When we looked further, we identified an emerging safety signal during the study. There were 8 deaths from serious infection in the pralsetinib arm compared with none in the chemotherapy arm. This prompted an urgent protocol amendment urging investigators to be vigilant for infection and to dose reduce or discontinue treatment depending on the severity of infection identified. After implementation of this amendment, there were no further deaths due to infection among pralsetinib-treated patients. When we looked at the sponsor’s global database of all pralsetinib-treated patients after implementation of this safety measure, we identified only 1 further death from infection. When we looked at the FDA global safety database after this date, we again observed no further deaths from infection.

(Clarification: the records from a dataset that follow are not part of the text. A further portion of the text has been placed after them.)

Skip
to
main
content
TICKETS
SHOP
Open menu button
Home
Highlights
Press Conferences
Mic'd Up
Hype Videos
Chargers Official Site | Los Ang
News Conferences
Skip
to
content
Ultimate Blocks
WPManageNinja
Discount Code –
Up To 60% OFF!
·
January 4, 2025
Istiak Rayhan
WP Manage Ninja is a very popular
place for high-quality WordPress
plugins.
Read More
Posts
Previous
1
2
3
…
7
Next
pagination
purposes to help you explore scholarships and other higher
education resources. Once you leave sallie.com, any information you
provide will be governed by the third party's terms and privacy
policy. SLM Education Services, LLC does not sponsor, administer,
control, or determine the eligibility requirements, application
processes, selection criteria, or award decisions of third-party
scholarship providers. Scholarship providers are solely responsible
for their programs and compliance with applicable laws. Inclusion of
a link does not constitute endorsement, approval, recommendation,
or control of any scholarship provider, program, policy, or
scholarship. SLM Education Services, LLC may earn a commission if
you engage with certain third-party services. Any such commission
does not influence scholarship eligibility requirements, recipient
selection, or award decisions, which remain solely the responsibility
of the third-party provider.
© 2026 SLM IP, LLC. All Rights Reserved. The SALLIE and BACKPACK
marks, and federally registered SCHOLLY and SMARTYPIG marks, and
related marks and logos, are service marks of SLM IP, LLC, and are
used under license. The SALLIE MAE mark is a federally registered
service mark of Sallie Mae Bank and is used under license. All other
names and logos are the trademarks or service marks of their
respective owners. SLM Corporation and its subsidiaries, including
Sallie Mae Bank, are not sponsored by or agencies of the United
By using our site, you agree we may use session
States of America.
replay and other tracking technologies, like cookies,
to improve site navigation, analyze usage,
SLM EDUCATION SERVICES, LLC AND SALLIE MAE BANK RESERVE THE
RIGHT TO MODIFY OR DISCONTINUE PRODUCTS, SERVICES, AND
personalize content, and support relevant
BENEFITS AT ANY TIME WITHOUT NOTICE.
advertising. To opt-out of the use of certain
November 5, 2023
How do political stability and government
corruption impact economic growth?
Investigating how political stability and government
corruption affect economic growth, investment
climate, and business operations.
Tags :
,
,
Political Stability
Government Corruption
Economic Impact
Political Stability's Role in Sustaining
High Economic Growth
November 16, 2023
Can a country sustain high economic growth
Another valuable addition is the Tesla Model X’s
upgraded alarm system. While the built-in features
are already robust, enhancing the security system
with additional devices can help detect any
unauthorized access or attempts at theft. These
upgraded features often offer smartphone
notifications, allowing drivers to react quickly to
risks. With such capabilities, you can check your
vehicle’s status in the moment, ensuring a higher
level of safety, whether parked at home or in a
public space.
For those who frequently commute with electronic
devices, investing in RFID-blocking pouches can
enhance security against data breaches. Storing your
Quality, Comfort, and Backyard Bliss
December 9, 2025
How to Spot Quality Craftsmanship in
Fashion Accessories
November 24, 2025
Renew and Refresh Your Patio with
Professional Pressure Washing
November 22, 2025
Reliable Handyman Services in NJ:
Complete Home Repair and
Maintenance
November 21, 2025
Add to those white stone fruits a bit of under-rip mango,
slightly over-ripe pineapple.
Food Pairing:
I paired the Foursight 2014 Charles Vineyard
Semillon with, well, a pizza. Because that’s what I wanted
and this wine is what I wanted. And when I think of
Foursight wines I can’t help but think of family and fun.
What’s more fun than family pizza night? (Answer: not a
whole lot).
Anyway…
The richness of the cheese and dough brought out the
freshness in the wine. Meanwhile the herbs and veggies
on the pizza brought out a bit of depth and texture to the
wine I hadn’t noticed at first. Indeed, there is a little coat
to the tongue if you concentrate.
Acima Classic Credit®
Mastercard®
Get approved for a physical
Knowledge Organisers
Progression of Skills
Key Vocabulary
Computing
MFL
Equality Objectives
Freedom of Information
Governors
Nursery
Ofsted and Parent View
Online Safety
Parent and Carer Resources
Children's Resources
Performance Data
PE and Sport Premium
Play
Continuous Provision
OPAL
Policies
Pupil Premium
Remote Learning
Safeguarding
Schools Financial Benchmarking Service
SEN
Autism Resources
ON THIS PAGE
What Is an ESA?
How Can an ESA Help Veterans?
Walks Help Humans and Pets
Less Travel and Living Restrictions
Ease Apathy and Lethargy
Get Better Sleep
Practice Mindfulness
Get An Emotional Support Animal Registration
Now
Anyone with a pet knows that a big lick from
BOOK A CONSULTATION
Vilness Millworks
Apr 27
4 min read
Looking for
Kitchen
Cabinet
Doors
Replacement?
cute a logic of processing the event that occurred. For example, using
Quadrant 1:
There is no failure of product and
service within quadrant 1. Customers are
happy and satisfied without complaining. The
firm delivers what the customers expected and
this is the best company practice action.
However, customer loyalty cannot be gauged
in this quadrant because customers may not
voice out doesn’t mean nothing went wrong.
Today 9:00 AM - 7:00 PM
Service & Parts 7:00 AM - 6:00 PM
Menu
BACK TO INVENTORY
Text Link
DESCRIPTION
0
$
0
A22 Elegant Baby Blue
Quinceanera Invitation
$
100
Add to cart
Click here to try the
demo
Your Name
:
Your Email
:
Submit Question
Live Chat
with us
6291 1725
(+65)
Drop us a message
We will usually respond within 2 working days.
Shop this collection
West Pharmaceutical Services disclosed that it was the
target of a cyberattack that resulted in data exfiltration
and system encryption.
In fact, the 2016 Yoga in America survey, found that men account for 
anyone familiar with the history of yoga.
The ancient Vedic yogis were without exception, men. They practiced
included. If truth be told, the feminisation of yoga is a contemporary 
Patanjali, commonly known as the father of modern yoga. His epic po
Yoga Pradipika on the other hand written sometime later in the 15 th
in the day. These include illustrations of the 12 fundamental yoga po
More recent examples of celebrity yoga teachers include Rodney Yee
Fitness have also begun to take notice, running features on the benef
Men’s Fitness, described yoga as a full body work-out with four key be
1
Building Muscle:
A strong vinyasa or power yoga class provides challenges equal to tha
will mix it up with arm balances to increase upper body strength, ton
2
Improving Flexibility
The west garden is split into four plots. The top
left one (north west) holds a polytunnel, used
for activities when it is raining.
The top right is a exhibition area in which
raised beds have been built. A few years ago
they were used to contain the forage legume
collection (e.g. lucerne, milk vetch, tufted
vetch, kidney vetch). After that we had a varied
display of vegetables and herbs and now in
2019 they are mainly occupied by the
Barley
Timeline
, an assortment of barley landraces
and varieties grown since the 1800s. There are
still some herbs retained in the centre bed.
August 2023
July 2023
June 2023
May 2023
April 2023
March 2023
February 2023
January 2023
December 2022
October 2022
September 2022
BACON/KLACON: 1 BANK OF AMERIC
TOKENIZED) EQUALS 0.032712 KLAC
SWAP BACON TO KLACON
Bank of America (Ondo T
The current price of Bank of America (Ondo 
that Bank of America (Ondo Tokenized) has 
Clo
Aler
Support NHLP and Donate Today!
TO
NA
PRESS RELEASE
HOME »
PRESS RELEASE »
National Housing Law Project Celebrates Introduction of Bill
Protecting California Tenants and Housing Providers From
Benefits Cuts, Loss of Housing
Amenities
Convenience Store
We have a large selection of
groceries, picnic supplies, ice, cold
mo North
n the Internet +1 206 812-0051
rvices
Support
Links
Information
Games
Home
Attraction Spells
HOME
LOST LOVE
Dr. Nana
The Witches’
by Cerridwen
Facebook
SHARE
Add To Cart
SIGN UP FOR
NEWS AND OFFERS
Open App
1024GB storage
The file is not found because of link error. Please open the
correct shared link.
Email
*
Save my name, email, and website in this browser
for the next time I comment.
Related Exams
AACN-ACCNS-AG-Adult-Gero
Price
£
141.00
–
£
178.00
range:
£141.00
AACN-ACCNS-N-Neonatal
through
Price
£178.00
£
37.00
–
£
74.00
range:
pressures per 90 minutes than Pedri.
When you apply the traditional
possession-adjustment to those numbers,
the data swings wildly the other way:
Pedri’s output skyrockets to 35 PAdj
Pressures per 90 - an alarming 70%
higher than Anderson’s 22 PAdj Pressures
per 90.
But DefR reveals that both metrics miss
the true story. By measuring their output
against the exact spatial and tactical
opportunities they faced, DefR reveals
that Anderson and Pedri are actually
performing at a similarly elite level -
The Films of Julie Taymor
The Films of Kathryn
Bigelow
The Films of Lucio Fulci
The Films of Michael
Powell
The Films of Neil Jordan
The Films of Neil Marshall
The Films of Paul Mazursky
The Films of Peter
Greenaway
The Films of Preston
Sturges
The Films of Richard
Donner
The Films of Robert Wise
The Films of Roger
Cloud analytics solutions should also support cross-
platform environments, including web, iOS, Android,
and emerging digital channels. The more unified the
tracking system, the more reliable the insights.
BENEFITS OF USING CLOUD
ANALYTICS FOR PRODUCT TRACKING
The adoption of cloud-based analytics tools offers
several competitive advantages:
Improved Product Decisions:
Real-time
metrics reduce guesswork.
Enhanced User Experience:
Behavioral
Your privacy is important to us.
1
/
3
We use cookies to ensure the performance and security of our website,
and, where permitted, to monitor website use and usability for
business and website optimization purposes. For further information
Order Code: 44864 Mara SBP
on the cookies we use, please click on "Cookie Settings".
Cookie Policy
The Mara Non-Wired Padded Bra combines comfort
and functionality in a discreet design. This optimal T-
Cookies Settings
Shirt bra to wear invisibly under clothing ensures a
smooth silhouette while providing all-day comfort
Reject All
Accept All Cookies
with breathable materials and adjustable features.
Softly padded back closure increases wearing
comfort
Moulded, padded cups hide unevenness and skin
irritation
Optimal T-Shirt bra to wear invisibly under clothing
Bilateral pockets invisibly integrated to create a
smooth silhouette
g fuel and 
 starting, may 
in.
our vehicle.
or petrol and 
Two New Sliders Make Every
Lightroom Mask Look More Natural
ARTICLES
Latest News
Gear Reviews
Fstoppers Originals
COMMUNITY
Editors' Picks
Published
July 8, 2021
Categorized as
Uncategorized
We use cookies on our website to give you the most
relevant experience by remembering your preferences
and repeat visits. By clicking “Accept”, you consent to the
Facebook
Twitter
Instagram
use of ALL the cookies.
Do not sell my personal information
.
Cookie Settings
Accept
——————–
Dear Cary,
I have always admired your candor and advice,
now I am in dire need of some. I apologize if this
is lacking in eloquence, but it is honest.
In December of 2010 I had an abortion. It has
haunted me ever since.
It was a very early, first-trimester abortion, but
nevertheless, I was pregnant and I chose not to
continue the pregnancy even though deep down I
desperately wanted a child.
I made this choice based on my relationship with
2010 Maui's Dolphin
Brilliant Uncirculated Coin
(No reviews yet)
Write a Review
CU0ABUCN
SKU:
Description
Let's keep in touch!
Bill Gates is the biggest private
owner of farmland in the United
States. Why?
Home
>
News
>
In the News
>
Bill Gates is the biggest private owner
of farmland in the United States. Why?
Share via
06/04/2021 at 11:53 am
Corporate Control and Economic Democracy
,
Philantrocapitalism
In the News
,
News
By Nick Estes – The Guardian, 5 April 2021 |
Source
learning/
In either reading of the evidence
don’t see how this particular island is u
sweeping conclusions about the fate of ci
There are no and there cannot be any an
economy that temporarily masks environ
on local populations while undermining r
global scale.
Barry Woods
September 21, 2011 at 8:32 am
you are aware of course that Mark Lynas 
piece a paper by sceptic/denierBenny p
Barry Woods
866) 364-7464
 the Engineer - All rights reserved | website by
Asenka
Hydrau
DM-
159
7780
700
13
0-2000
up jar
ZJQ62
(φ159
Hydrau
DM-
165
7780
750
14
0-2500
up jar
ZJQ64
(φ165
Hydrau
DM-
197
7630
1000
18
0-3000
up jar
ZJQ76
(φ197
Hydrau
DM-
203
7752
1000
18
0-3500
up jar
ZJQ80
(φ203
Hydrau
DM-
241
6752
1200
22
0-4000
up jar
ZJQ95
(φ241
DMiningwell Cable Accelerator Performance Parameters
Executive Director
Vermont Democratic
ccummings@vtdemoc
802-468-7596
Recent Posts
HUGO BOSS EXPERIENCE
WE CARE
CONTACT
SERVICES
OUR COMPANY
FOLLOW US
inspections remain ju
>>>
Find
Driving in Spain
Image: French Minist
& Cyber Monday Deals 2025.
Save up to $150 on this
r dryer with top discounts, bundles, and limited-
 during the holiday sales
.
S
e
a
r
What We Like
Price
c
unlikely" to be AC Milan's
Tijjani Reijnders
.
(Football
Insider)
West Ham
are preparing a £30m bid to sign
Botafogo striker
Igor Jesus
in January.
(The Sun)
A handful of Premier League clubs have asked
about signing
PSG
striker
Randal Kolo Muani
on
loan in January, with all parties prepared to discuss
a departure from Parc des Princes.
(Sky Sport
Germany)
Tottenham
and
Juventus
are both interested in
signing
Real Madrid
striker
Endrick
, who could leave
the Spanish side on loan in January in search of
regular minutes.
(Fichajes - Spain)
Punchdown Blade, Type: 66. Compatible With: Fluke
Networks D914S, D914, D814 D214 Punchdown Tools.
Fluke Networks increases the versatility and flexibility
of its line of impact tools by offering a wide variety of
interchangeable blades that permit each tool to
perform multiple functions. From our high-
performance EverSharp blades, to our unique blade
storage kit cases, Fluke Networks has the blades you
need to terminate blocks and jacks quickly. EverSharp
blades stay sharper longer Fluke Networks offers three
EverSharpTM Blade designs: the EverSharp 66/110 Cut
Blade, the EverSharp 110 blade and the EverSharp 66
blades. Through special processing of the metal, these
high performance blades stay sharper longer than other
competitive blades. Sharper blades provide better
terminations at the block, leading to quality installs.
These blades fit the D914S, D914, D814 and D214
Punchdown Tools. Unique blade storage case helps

In summary, we identified and confirmed that pralsetinib was markedly superior to standard chemotherapy plus or minus immunotherapy in the frontline setting, reinforcing current guidelines that recommend selective RET inhibitors as first-line treatment for RET-positive non-small cell lung cancer. This was underpinned by a strong response rate, durable duration of response, and progression-free survival benefit that was maintained in patients with and without brain metastases.

We did identify a safety signal regarding serious infections, but this was effectively mitigated by increased awareness, prompt management of infection when it occurred, and dose reduction or discontinuation when infection was severe.

Source:

Popat S, Besse B, Calles A, Cecere FLL, Cho BC, Ferrara R, et al. Efficacy and safety of pralsetinib as first-line treatment of RET fusion–positive advanced or metastatic non–small cell lung cancer (NSCLC): The phase 3 AcceleRET-Lung study. Presented at the ASCO Annual Meeting. 2026.